- _TASK DETAILS_: Identify every line in the items below that contains the string "page", and copy each of those lines. Case counts.

───

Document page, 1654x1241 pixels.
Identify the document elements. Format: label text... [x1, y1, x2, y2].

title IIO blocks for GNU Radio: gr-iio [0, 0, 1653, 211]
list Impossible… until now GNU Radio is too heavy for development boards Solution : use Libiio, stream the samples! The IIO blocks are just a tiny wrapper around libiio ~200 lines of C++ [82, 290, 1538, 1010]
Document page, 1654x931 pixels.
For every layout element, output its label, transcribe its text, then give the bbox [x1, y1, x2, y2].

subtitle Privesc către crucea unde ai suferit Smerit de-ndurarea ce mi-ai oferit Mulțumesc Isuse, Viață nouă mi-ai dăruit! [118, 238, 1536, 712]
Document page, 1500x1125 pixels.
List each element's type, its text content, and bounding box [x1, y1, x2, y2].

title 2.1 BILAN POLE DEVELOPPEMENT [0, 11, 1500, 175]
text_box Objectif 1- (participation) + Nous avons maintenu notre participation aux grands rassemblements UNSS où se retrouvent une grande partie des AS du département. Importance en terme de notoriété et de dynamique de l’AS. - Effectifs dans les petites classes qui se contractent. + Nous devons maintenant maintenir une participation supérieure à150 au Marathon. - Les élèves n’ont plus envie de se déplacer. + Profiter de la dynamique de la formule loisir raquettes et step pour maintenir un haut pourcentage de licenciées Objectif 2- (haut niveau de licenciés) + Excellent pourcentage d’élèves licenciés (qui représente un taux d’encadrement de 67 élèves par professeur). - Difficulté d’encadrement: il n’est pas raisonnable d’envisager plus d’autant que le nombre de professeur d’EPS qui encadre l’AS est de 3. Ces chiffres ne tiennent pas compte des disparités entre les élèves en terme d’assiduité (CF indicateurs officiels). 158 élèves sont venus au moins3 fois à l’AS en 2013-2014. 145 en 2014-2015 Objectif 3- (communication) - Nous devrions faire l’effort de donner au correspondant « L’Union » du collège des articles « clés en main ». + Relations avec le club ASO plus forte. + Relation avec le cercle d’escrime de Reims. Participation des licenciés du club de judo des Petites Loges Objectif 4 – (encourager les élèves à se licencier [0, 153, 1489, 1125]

───

- _RESULT_:
Document page, 1654x1241 pixels.
Document page, 1654x931 pixels.
Document page, 1500x1125 pixels.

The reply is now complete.